» 確認問題
(1) 抜粋文のうち「それで、資料を配っております」から「4兆円の規模になるわけです。」までを、一字も変えずに引用せよ。
(2) 抜粋文によれば、平成21年4月10日の経済危機対策として地域活性化・公共投資臨時交付金に計上された額はいくらか、答えよ。

» 抜粋文

それで、資料を配っておりますが、リーマン・ショック後の経済対策と主な地方関連施策ということで、リーマン・ショックの後も政府としていろいろな施策がとられております。
平成20年の9月にリーマン・ショックは起こりましたが、その後の10月30日には、地域活性化・生活対策臨時交付金として6,000億円。そして、平成20年の12月19日に決定し、翌年の3月27日に成立した予算の中では、雇用創出等のための地方交付税増額、特別加算、別枠加算ということで1兆円。そして、平成21年の4月10日には、経済危機対策として、地域活性化・公共投資臨時交付金1兆3,790億円、地域活性化・経済危機対策臨時交付金として1兆円。これを単純に足しても、4兆円の規模になるわけです。
私は、総理が思い切った措置を講じると言われているのであれば、今時点で4兆円規模の経済対策を打ち出すべきだと思うのですが、高市大臣、いかがお考えでしょうか。
○高市国務大臣
リーマン・ショックのときには、もう今委員が御紹介くださったような大胆な対策が次々と講じられました。
まさに経済対策、今取りまとめの最中でございますので、そのときにはやはり地方公共団体のお声もしっかりと伺いながら、関係府省とも連携しながら、ベストなものをつくっていくという意気込みで頑張ってまいります。
○井上(一)委員
地方自治を熟知しておられる高市大臣の政治的手腕に大いに期待したいと思いますので、よろしくお願いいたします。

» 検討データ
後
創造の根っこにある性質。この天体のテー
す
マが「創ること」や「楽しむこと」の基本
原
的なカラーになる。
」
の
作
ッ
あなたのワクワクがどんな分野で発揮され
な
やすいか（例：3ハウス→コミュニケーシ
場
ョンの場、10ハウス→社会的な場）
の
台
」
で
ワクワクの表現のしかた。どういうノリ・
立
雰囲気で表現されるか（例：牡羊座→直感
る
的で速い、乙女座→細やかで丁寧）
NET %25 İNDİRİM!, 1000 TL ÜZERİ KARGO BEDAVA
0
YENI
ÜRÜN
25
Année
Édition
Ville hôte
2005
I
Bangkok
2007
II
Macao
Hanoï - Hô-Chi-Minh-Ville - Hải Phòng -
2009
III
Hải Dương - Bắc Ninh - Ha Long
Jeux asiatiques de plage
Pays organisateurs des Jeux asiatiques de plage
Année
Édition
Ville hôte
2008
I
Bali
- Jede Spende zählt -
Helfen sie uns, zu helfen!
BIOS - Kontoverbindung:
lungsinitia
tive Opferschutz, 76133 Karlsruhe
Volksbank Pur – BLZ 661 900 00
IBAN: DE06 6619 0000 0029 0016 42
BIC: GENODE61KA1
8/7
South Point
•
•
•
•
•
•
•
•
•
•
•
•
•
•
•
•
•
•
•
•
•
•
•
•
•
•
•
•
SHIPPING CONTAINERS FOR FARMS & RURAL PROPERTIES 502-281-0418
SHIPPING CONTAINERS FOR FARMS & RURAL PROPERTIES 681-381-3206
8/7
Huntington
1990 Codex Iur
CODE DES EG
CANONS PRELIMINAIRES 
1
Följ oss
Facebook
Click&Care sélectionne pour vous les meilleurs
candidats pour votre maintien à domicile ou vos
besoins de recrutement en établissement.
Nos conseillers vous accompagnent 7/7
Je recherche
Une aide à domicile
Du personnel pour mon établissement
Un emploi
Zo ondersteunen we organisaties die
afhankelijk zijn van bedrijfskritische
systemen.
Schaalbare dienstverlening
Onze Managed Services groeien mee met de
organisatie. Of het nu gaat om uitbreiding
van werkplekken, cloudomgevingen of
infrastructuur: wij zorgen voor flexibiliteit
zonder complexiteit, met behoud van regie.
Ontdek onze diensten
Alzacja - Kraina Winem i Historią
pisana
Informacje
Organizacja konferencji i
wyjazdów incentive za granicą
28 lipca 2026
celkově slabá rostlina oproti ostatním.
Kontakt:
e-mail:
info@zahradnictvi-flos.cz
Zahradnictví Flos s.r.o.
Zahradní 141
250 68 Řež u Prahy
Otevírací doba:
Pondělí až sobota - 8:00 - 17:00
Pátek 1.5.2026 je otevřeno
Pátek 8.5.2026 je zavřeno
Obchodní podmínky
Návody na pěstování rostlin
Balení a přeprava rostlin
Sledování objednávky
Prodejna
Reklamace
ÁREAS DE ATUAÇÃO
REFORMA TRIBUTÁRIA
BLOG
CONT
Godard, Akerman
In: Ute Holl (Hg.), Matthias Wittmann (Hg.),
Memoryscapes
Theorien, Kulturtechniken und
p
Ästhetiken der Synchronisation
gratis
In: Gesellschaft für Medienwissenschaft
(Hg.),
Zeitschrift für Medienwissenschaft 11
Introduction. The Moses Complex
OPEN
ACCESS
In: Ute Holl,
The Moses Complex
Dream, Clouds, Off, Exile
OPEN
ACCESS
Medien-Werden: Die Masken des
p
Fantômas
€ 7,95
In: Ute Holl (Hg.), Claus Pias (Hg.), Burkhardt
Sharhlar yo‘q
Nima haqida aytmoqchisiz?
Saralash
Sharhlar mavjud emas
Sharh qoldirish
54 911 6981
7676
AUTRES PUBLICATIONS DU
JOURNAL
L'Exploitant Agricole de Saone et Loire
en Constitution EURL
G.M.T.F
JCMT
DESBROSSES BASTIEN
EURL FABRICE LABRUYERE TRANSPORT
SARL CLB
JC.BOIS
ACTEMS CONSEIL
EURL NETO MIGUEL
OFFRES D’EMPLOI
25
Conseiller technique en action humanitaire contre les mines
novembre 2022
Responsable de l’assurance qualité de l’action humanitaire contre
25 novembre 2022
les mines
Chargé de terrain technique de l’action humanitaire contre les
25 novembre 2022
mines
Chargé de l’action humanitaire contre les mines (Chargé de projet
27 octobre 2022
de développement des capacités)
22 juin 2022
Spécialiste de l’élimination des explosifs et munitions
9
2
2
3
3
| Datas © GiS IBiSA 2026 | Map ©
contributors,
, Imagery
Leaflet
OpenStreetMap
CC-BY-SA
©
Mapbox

» 解答一覧
(1)
それで、資料を配っておりますが、リーマン・ショック後の経済対策と主な地方関連施策ということで、リーマン・ショックの後も政府としていろいろな施策がとられております。
平成20年の9月にリーマン・ショックは起こりましたが、その後の10月30日には、地域活性化・生活対策臨時交付金として6,000億円。そして、平成20年の12月19日に決定し、翌年の3月27日に成立した予算の中では、雇用創出等のための地方交付税増額、特別加算、別枠加算ということで1兆円。そして、平成21年の4月10日には、経済危機対策として、地域活性化・公共投資臨時交付金1兆3,790億円、地域活性化・経済危機対策臨時交付金として1兆円。これを単純に足しても、4兆円の規模になるわけです。

(2) 1兆3,790億円